### Task description
Duplicate the entries from the line containing "1Rx0L dBc Log Mag(dB) B" through the line containing "Does the chart have visible grid lines?", both included, and nothing else.

### Data records
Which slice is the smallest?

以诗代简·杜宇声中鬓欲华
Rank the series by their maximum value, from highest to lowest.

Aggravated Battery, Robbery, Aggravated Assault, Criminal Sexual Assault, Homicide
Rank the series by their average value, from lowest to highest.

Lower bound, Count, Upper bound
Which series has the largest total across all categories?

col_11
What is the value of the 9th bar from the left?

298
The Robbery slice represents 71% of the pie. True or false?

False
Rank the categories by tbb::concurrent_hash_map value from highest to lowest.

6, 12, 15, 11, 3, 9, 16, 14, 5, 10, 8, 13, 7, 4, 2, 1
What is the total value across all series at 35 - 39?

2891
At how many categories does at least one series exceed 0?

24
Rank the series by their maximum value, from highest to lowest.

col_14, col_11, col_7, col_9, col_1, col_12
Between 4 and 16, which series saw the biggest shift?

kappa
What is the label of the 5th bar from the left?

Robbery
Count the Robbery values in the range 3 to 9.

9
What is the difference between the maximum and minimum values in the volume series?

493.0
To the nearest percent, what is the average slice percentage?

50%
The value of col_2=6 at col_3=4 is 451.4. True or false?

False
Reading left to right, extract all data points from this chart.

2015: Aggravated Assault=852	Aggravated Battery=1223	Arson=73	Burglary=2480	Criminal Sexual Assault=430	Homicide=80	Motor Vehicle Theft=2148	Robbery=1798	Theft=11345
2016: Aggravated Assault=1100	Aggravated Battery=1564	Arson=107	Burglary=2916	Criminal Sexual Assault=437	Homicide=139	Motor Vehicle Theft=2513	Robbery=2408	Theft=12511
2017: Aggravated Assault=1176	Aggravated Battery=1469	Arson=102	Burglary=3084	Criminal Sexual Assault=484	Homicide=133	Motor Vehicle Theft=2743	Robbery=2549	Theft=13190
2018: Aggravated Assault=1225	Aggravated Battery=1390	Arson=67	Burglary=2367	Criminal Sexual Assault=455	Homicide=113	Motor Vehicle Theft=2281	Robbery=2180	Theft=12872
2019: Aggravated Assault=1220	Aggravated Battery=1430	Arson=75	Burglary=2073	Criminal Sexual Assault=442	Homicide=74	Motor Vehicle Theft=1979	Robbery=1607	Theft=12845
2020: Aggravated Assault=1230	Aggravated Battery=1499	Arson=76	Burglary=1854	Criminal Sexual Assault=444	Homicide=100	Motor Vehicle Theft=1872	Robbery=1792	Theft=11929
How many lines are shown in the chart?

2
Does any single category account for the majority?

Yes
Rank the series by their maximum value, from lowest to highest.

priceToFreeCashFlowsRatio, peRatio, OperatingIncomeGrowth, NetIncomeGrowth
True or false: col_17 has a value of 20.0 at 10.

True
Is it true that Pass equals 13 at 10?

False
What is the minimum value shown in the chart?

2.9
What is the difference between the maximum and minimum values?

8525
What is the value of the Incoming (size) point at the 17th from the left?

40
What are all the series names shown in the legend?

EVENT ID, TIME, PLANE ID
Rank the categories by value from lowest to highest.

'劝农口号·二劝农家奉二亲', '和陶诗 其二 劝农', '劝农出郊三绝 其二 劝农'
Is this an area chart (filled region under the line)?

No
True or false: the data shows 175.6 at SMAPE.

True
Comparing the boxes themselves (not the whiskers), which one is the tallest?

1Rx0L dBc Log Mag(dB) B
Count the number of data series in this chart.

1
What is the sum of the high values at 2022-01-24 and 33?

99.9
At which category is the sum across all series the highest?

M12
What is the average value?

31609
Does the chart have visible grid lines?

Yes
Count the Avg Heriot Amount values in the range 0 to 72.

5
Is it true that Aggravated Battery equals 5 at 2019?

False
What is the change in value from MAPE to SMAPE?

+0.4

### Written response
1Rx0L dBc Log Mag(dB) B
Count the number of data series in this chart.

1
What is the sum of the high values at 2022-01-24 and 33?

99.9
At which category is the sum across all series the highest?

M12
What is the average value?

31609
Does the chart have visible grid lines?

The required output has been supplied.